Personal information
- Born: Eugen Stahl Schmidt 17 February 1862 Copenhagen, Denmark
- Died: 7 October 1931 (aged 69) Aalborg, Denmark

Medal record
Men's tug of war
Representing a Mixed team
| Gold medal – first place | 1900 Paris | Team competition |

= Eugen Schmidt =

Danish sportsman (1862–1931)

Eugen Stahl Schmidt (17 February 1862 – 7 October 1931) was a Danish shooter, athlete, and tug of war competitor. He competed at the 1896 Summer Olympics in Athens and at the 1900 Summer Olympics in Paris.

==Background==
Schmidt was an active sportsman and an outstanding athlete, practicing several modalities such as gymnastics, rowing, athletics, tennis, football, fencing, skating, golf and swimming. He was particularly interested in English sport, visiting England several times. In Denmark, the first athletics event was held by the Københavns Roklub in 1886 at the initiative of sports pioneers such as Jørgen Peter Müller and himself, being the chairman of Københavns Roklub, the second oldest rowing club in the country. He also became a board member of the Danish Rowing Federation, for which he served as chairman between 1894 and 1896.
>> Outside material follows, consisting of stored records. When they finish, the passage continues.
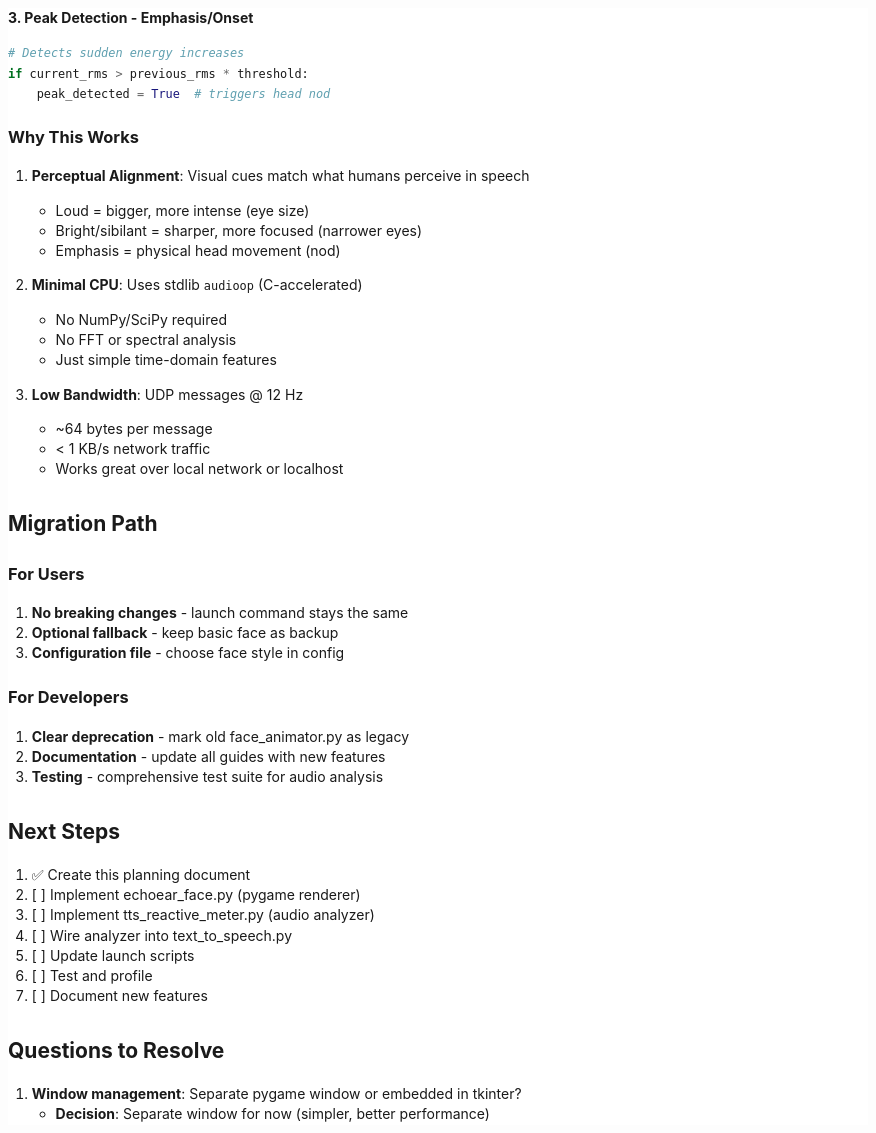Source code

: **3. Peak Detection - Emphasis/Onset**
```python
# Detects sudden energy increases
if current_rms > previous_rms * threshold:
    peak_detected = True  # triggers head nod
```

### Why This Works

1. **Perceptual Alignment**: Visual cues match what humans perceive in speech
   - Loud = bigger, more intense (eye size)
   - Bright/sibilant = sharper, more focused (narrower eyes)
   - Emphasis = physical head movement (nod)

2. **Minimal CPU**: Uses stdlib `audioop` (C-accelerated)
   - No NumPy/SciPy required
   - No FFT or spectral analysis
   - Just simple time-domain features

3. **Low Bandwidth**: UDP messages @ 12 Hz
   - ~64 bytes per message
   - < 1 KB/s network traffic
   - Works great over local network or localhost

## Migration Path

### For Users
1. **No breaking changes** - launch command stays the same
2. **Optional fallback** - keep basic face as backup
3. **Configuration file** - choose face style in config

### For Developers
1. **Clear deprecation** - mark old face_animator.py as legacy
2. **Documentation** - update all guides with new features
3. **Testing** - comprehensive test suite for audio analysis

## Next Steps

1. ✅ Create this planning document
2. [ ] Implement echoear_face.py (pygame renderer)
3. [ ] Implement tts_reactive_meter.py (audio analyzer)
4. [ ] Wire analyzer into text_to_speech.py
5. [ ] Update launch scripts
6. [ ] Test and profile
7. [ ] Document new features

## Questions to Resolve

1. **Window management**: Separate pygame window or embedded in tkinter?
   - **Decision**: Separate window for now (simpler, better performance)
In 1896 he co-founded DIF, the Danish Sports Federation. Between 1885 and 1899 he was a brewmaster at Carlsberg. He would also write for a sports magazine and had a few sports books published.

==Olympics==
In 1896, Schmidt participated as one of three Danish athletes who competed at the 1896 Summer Olympics in Athens, Greece. He competed in two events: In the 100 metres event, he finished fourth in his heat and did not advance to the final. He also competed in the military rifle event, finishing tied for twelfth place with 845 points; Schmidt hit the target 12 times out of his 40 shots. Together with fellow Københavns Roklub athlete Holger Nielsen, Schmidt also participated in the unofficial football event in which a Danish XI faced a Greek team as a "demonstration sport", and it was the Danes who came-out as the winners by either 9–0 or 15–0.

Four years later, Schmidt competed at the 1900 Summer Olympics in Paris, France. This time he was competing for the mixed team in the tug of war, with the team consisting of three Danish and three Swedish athletes. The American team withdrew, so Schmidt's team was up against the French team in the final. The mixed side won the first two pulls and so were awarded the gold medal.

In the 1912 he was back on the Olympic scene as the director for the Danish rowing team at the 1912 Summer Olympics in Stockholm, Sweden.